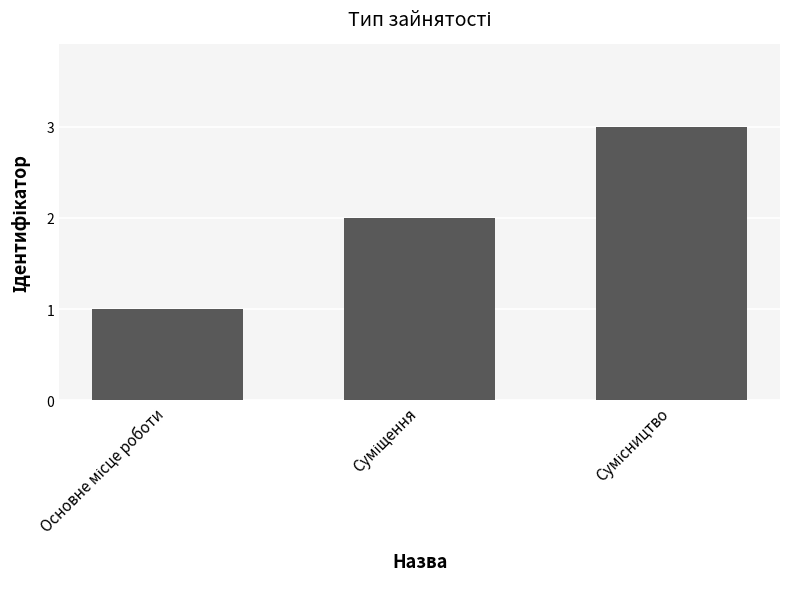

What is the greatest value displayed?

3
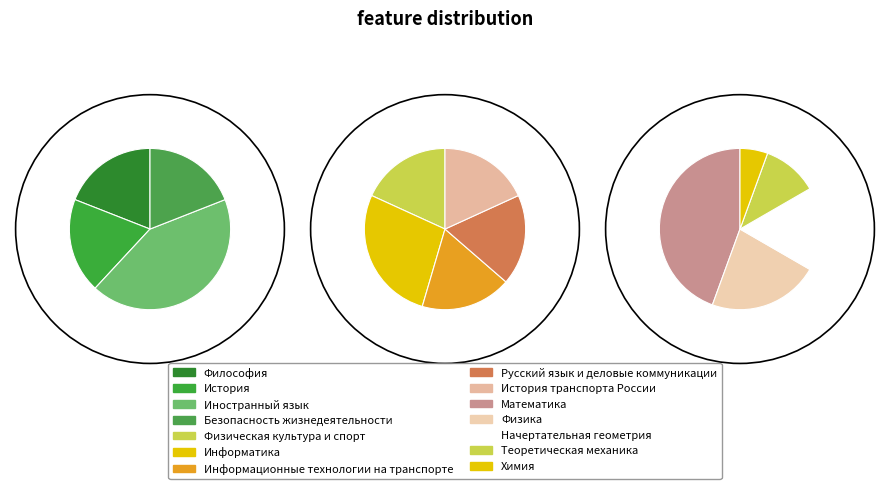

What is the ratio of the value at Теоретическая механика to the value at Химия?

2.0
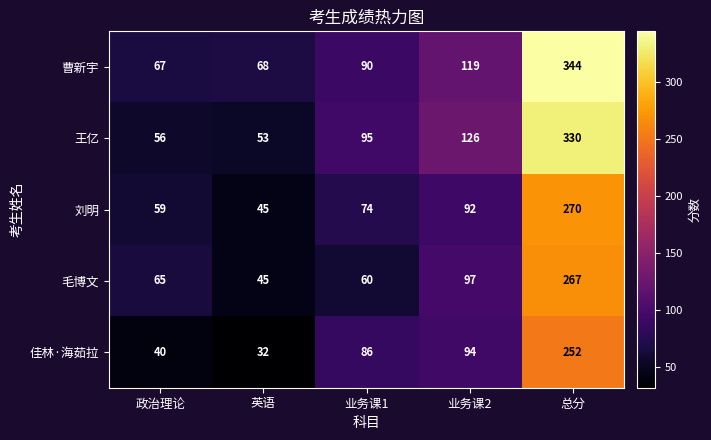

What is the average value of the 曹新宇 series?

138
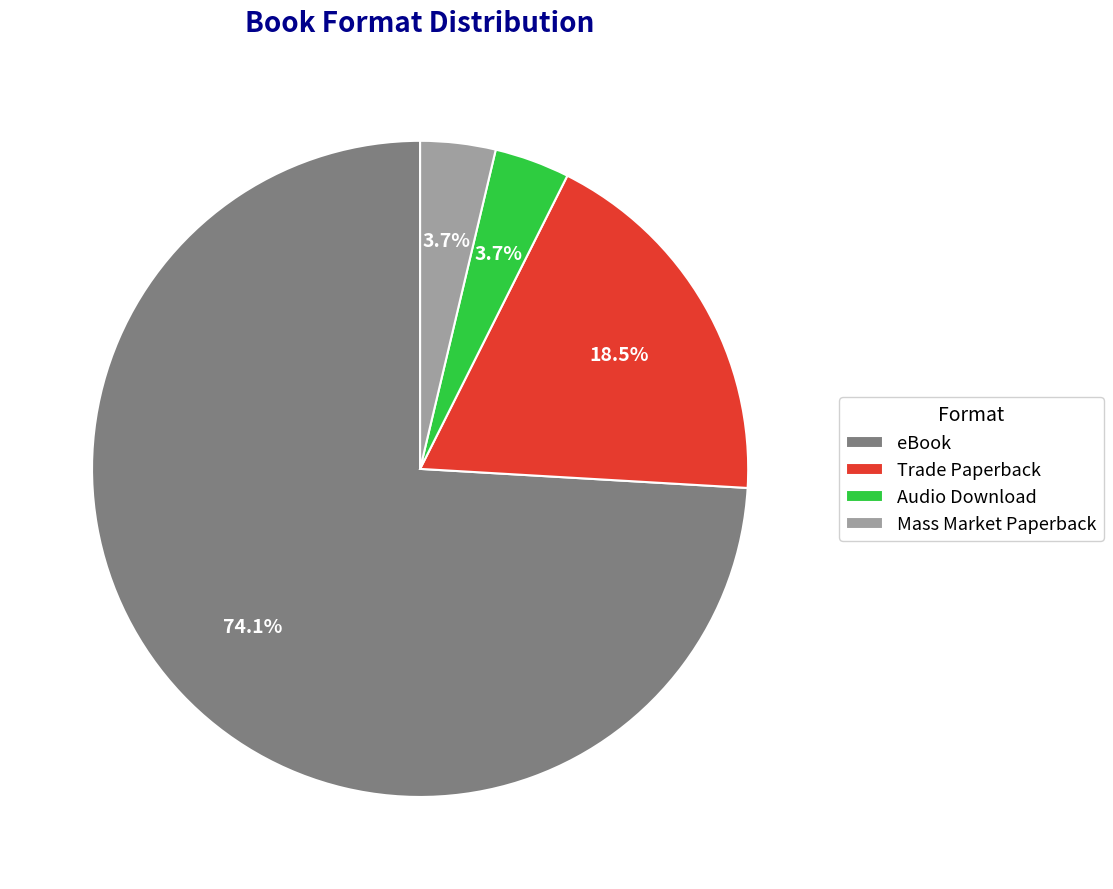

Which has a higher value, eBook or Mass Market Paperback?

eBook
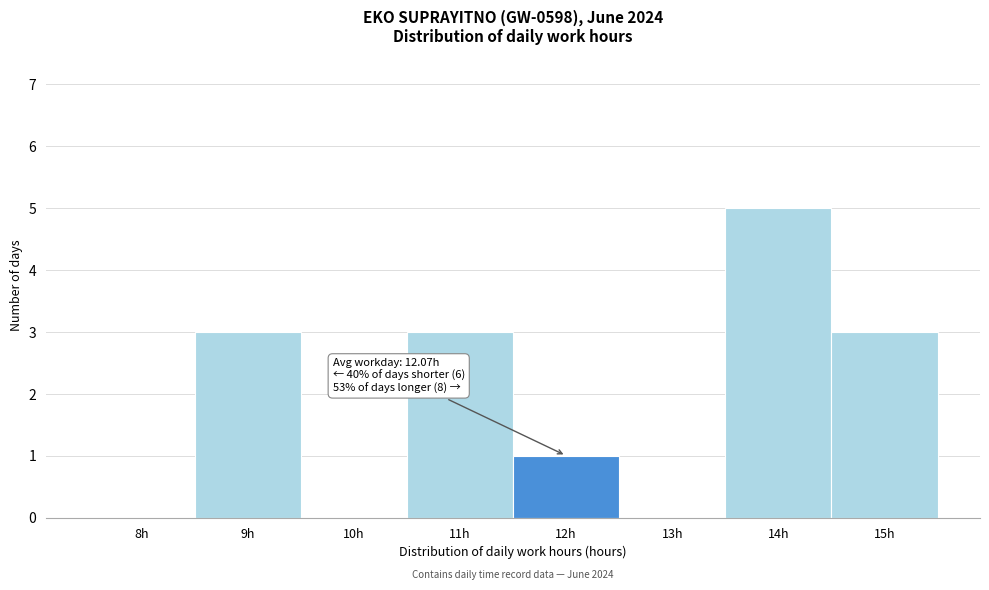

Reading right to left, extract all data points from this chart.

15h=3	14h=5	13h=0	12h=1	11h=3	10h=0	9h=3	8h=0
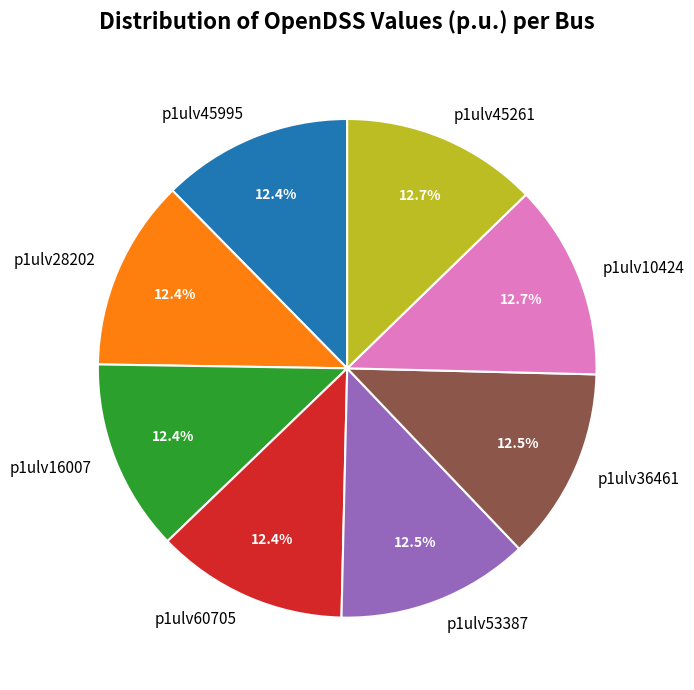

To the nearest percent, what portion does p1ulv10424 represent?

13%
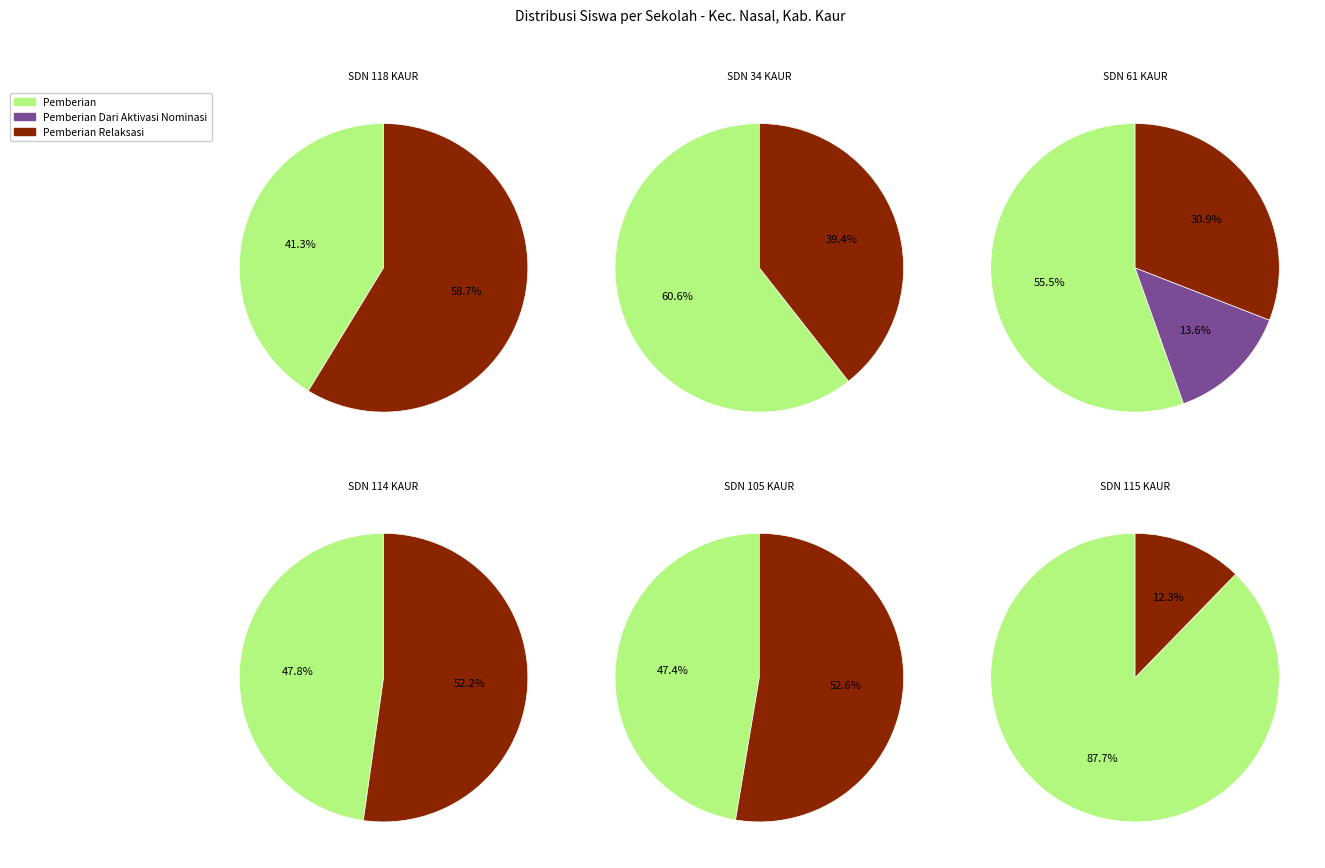

How much of the chart is everything except SDN 34 KAUR?

84.4%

○ ○ ○ ○ ○

:: Aim of the exercise ::
Print every line above word for word, leaving out the pictures.

:: Finished task ::
What is the greatest value displayed?

3

What is the ratio of the value at Теоретическая механика to the value at Химия?

2.0

What is the average value of the 曹新宇 series?

138

Which has a higher value, eBook or Mass Market Paperback?

eBook

Reading right to left, extract all data points from this chart.

15h=3	14h=5	13h=0	12h=1	11h=3	10h=0	9h=3	8h=0

To the nearest percent, what portion does p1ulv10424 represent?

13%

How much of the chart is everything except SDN 34 KAUR?

84.4%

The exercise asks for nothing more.